The computation here compares strings columns by treating each string as text (i.e. sentences, paragraphs, articles) instead of individual words or tokens to be compared directly. The algorithm applies a sliding window (size specified by the width parameter) to each string to form the set of tokens to compare within each row of the two input columns.

These substrings are essentially character ngrams and used as part of the union and intersect calculations for that row. For efficiency, the substrings are hashed using the default MurmurHash32 to identify uniqueness within each row.
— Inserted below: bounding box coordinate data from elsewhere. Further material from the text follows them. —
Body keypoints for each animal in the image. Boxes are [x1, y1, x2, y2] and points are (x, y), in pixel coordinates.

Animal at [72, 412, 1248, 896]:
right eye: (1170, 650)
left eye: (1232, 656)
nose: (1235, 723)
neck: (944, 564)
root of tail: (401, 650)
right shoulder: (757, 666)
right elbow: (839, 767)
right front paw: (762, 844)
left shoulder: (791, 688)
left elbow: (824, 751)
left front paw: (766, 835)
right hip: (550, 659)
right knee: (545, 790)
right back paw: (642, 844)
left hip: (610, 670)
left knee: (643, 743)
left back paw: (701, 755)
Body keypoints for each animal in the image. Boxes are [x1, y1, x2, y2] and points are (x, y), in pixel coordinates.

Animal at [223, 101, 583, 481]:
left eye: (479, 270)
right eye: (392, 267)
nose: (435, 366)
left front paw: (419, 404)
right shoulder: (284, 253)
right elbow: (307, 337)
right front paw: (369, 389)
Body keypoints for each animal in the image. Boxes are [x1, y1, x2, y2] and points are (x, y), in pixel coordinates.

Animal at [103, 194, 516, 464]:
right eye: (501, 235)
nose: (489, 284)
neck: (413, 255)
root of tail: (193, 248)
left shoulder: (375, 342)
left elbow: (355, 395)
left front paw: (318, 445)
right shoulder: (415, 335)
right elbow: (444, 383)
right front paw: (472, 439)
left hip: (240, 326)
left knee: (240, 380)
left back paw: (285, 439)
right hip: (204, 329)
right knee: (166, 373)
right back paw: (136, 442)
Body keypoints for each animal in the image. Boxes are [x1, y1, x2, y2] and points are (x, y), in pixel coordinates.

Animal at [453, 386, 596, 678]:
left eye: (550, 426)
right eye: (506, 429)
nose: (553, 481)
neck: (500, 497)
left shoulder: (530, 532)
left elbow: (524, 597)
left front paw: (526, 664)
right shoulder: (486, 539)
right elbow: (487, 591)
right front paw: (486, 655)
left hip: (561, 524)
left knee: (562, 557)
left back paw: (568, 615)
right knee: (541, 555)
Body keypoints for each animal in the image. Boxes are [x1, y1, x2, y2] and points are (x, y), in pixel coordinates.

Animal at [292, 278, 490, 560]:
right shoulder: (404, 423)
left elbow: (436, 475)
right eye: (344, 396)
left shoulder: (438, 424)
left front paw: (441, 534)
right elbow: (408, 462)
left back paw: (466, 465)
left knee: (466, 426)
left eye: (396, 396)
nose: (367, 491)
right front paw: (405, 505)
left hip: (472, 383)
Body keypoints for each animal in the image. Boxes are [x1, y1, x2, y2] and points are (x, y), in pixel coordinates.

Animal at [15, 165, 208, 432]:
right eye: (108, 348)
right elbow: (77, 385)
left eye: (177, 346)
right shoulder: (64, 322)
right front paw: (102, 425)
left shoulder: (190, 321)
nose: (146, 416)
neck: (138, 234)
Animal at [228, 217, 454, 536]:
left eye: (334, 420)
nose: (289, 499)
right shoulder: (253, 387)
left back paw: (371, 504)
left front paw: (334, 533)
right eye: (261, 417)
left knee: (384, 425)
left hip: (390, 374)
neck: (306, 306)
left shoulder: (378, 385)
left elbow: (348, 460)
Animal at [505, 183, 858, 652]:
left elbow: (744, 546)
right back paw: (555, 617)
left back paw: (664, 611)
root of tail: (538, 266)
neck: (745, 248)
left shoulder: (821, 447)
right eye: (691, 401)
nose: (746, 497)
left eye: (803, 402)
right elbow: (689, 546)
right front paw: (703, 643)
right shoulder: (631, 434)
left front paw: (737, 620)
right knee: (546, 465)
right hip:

Once the union and intersect sizes for the row are resolved, the Jaccard index is computed using the above formula and returned as a float32 value.

input1 = ["the fuzzy dog", "little piggy", "funny bunny", "chatty parrot"]
input2 = ["the fuzzy cat", "bitty piggy", "funny bunny", "silent partner"]
r = jaccard_index(input1, input2)
r is now [0.5, 0.15384616, 1.0, 0]

If either input column’s row is null, the output for that row will also be null.

Throws:

std::invalid_argument – if the width < 2 or input1.size() != input2.size()

Parameters:
  • input1 – Strings column to compare with input2

  • input2 – Strings column to compare with input1

  • width – The character width used for apply substrings

  • stream – CUDA stream used for device memory operations and kernel launches

  • mr – Device memory resource used to allocate the returned column’s device memory

Returns:

Index calculation values